(Collected data)
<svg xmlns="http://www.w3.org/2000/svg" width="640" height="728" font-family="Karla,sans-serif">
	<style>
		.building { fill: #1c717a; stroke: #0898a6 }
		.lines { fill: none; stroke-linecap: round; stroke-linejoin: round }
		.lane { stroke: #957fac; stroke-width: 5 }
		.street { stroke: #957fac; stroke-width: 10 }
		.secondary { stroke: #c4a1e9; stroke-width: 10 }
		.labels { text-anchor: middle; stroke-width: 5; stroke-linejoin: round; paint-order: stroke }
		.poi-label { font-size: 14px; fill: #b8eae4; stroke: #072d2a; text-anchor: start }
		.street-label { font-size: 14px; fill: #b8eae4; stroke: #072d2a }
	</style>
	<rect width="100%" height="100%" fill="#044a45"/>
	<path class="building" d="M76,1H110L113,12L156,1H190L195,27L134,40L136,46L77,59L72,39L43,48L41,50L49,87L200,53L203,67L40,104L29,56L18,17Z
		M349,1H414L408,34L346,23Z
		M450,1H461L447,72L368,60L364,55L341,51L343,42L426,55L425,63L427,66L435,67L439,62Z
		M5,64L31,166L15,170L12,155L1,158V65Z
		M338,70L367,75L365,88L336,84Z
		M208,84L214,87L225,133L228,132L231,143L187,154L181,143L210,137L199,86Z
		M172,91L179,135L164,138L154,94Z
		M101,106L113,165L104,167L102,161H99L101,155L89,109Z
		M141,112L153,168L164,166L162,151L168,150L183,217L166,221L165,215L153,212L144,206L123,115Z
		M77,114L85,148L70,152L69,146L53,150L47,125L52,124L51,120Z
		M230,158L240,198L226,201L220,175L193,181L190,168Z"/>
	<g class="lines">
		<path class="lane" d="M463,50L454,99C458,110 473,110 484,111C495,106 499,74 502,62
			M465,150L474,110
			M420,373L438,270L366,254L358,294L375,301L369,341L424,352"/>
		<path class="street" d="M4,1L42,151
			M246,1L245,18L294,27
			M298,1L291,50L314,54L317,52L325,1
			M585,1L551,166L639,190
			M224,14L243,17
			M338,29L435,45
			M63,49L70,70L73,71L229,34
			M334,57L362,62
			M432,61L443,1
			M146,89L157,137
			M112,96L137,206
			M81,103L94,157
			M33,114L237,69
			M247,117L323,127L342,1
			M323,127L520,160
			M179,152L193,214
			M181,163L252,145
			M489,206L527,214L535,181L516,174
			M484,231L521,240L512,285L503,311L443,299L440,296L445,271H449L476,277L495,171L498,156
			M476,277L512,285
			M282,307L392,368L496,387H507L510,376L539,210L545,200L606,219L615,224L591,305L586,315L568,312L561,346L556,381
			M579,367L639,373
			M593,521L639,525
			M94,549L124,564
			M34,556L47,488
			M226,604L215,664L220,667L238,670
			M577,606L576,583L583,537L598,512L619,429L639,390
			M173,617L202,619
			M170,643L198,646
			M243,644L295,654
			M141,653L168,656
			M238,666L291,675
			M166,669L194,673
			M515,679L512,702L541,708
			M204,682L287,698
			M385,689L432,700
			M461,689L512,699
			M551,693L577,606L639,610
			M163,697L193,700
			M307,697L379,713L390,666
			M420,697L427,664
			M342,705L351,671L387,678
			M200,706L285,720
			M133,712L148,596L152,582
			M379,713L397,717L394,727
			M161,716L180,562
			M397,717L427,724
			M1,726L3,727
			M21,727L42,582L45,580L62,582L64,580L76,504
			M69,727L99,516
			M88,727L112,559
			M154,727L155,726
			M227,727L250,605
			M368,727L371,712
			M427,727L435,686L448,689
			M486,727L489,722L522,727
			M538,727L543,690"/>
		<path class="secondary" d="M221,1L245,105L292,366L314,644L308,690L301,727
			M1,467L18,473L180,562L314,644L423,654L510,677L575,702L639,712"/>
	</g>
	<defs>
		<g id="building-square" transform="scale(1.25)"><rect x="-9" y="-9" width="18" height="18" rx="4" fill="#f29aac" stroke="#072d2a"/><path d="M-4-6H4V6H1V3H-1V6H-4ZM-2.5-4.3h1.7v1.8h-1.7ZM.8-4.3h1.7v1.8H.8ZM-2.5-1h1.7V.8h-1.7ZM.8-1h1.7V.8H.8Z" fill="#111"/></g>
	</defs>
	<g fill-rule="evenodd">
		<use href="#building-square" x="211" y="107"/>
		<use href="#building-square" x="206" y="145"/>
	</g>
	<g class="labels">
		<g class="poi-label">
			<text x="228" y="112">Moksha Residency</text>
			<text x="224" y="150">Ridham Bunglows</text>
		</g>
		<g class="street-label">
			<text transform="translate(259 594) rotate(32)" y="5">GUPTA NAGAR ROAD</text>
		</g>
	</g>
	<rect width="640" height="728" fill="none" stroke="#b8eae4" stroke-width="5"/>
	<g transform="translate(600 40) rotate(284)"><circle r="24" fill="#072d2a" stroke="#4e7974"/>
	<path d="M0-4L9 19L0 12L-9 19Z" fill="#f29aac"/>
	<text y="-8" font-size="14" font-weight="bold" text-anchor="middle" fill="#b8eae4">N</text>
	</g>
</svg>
* * *
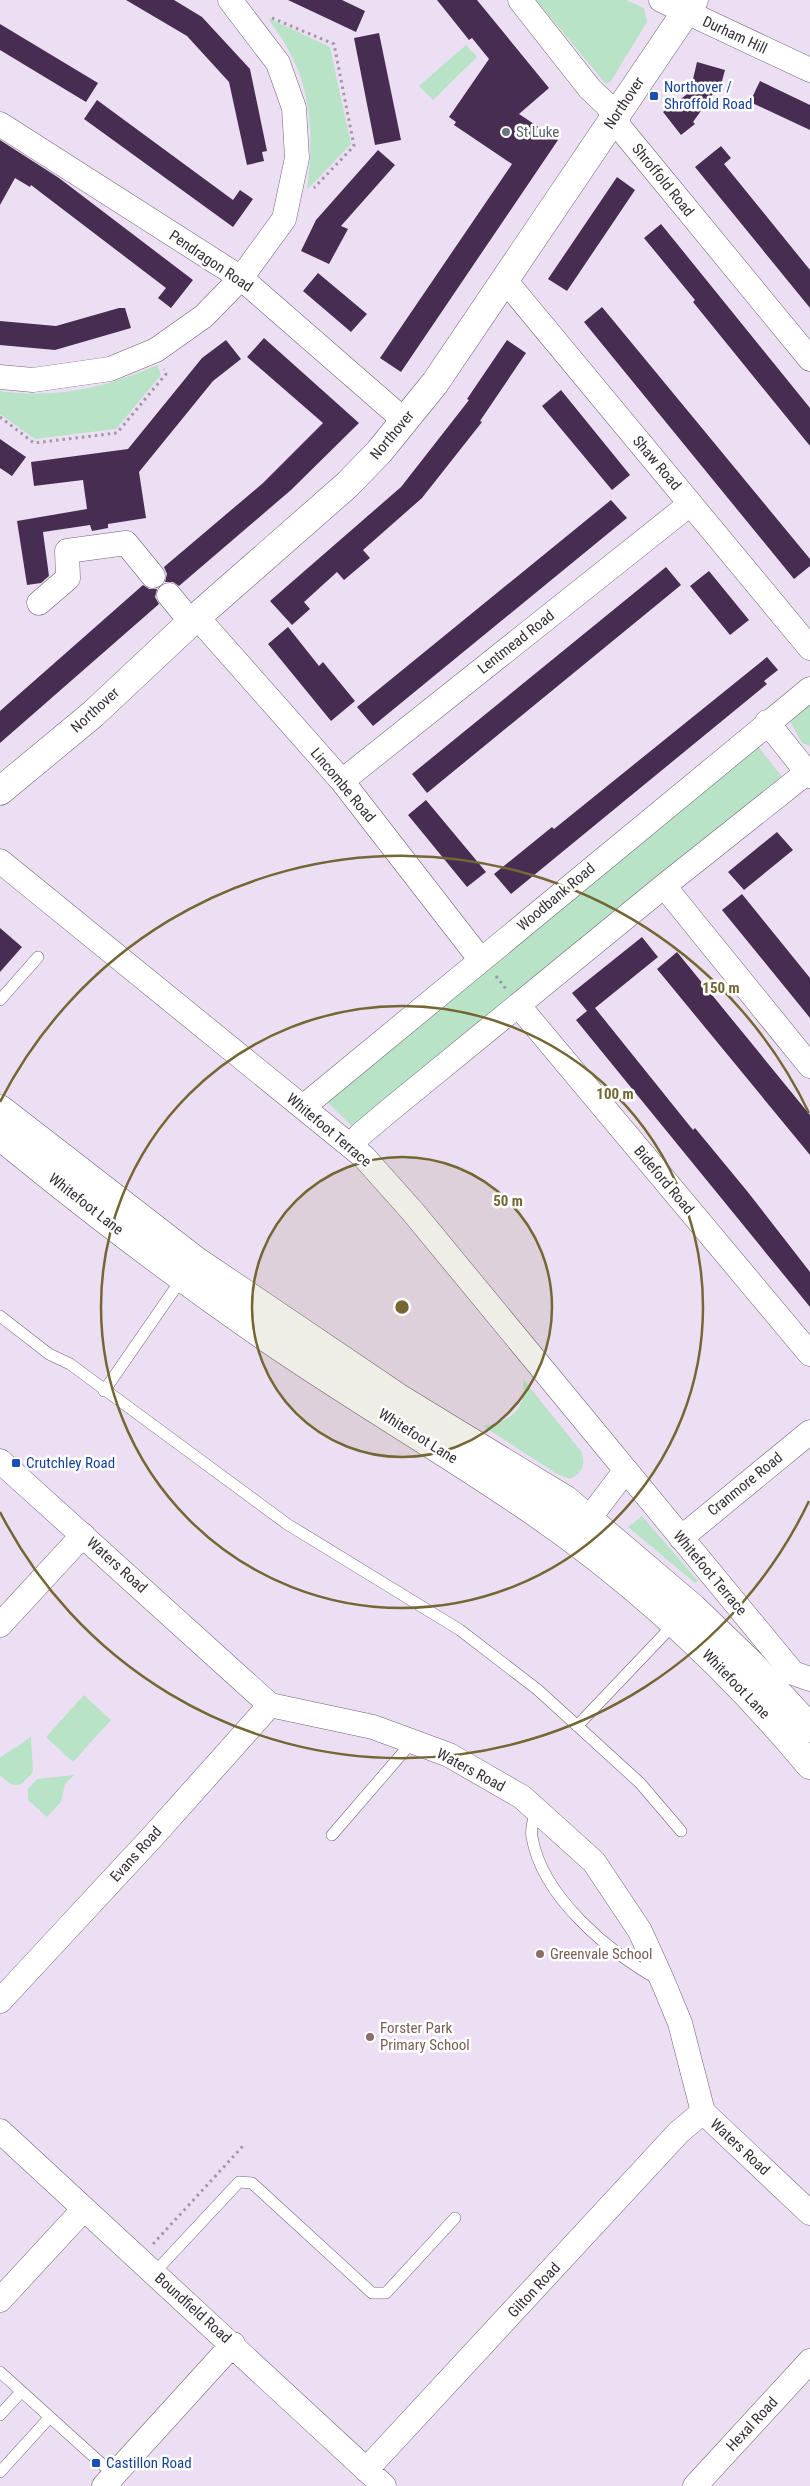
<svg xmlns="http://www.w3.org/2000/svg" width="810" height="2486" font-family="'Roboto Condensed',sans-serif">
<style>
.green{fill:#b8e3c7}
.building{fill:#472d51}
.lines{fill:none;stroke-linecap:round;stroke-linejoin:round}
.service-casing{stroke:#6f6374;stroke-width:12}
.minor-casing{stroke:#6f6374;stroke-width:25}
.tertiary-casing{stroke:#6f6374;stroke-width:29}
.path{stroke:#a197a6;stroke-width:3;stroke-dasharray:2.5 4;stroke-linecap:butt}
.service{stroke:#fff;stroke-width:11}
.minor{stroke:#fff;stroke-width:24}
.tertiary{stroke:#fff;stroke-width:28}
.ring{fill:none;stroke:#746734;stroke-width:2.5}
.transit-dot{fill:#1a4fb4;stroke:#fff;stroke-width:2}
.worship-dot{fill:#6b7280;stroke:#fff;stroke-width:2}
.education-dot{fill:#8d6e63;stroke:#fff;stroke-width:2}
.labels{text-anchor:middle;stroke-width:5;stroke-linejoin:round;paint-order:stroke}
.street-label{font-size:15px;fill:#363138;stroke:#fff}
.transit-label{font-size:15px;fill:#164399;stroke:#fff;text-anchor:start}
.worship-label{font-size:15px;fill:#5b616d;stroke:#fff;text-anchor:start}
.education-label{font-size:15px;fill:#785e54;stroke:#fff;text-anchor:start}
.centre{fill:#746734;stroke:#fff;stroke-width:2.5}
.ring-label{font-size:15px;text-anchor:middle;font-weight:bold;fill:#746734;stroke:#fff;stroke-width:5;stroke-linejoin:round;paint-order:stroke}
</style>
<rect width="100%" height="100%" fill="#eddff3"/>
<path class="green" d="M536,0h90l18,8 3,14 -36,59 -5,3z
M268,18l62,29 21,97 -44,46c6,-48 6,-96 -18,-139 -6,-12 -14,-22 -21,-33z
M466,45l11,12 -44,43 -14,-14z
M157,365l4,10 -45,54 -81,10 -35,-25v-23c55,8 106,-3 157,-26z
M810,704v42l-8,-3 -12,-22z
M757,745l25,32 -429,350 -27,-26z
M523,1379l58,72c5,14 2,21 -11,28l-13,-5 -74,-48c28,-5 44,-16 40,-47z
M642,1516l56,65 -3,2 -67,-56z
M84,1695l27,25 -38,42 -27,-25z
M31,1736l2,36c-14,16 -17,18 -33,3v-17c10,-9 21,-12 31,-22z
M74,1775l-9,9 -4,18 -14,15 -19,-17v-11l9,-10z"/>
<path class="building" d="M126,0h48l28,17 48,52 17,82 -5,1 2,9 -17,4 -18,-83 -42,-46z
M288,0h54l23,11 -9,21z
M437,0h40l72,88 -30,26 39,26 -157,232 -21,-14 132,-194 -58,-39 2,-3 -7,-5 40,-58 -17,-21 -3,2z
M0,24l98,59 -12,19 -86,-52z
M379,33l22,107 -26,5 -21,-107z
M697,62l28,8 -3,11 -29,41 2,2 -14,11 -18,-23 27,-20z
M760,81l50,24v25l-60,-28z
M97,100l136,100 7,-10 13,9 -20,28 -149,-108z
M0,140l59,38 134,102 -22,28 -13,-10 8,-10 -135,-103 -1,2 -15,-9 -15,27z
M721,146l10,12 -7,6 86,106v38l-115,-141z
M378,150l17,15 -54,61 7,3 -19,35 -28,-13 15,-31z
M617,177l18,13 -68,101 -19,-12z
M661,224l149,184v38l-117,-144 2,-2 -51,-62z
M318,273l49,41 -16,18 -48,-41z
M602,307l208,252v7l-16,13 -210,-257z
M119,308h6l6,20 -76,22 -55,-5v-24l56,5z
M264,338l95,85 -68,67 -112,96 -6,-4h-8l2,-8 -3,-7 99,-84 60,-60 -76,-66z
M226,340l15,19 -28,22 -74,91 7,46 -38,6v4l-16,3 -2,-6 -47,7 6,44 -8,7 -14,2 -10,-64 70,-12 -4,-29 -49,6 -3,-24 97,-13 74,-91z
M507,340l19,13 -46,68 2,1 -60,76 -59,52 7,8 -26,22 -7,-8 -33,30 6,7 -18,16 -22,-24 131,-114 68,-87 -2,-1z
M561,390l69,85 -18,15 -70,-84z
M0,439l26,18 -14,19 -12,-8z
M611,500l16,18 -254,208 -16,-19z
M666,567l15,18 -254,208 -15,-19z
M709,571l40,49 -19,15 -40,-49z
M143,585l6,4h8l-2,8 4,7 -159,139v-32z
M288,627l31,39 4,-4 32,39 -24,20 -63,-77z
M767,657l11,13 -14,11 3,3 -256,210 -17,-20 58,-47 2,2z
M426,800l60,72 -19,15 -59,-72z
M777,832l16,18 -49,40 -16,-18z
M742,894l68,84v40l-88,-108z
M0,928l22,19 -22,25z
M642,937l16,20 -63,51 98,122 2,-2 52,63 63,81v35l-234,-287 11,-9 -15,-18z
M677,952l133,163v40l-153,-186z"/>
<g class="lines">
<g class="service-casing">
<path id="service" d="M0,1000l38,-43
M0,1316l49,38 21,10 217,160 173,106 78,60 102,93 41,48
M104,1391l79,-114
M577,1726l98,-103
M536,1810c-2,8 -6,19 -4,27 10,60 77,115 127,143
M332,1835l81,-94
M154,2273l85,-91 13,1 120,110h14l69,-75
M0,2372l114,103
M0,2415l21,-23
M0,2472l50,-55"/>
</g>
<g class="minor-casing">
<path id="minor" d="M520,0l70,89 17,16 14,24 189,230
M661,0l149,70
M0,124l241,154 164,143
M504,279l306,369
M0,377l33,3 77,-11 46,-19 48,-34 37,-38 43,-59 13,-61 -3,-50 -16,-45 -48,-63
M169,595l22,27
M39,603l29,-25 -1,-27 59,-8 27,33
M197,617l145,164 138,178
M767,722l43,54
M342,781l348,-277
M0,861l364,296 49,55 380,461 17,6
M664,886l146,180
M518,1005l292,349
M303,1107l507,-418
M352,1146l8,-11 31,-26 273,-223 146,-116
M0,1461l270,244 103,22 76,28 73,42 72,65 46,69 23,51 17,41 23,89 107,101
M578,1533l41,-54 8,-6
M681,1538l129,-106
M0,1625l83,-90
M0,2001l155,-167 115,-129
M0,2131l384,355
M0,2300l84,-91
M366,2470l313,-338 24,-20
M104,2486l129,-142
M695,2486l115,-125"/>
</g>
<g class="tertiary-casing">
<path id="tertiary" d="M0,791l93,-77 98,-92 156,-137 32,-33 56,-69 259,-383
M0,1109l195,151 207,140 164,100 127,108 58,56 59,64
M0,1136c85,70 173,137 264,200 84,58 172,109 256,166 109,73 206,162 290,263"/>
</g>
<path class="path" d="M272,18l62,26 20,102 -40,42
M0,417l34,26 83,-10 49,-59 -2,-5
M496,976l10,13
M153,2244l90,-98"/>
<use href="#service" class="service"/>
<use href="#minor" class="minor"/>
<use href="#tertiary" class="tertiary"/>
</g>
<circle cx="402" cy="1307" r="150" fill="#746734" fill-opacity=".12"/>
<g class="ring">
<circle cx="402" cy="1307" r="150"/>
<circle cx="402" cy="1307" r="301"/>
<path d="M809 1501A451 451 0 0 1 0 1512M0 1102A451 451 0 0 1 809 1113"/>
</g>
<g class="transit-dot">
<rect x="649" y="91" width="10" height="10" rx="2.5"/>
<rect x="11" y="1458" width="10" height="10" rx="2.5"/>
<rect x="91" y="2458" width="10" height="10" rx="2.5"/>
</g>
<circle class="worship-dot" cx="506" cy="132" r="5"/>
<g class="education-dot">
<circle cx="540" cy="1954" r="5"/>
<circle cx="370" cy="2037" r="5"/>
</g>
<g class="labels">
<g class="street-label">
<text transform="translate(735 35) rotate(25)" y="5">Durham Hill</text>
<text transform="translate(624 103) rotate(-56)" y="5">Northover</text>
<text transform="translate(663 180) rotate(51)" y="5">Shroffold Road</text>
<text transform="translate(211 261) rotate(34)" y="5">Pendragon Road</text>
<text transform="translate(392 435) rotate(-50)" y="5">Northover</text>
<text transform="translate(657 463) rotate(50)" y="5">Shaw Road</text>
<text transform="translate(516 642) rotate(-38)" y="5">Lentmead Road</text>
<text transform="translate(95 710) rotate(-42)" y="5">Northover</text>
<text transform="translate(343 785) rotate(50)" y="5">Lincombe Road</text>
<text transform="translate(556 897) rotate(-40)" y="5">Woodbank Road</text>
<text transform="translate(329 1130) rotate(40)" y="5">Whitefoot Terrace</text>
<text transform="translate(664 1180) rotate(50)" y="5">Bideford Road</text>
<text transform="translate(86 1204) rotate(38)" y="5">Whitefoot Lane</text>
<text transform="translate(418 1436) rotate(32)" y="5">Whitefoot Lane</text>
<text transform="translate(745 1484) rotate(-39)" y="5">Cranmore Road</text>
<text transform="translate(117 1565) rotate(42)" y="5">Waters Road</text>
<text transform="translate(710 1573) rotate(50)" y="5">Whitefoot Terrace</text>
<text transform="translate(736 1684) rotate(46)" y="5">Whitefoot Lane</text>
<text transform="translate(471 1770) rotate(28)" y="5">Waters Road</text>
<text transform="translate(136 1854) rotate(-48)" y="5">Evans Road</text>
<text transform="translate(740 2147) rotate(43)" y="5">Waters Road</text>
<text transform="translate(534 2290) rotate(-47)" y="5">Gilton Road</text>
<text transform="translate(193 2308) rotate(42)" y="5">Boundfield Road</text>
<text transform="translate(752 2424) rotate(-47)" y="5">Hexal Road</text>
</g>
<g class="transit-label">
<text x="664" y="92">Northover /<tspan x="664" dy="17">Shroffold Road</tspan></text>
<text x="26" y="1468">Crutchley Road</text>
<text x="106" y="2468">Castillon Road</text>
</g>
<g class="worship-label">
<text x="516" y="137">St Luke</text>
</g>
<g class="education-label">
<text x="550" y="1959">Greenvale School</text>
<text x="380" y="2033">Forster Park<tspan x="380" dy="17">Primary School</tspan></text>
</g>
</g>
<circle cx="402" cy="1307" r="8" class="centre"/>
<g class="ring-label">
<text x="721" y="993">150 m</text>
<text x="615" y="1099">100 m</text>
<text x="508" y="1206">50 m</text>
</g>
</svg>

--- What you should do ---
For each line in the data above that contains the string "lines", extract the line.

--- Solution below ---
		.lines { fill: none; stroke-linecap: round; stroke-linejoin: round }
	<g class="lines">
.lines{fill:none;stroke-linecap:round;stroke-linejoin:round}
<g class="lines">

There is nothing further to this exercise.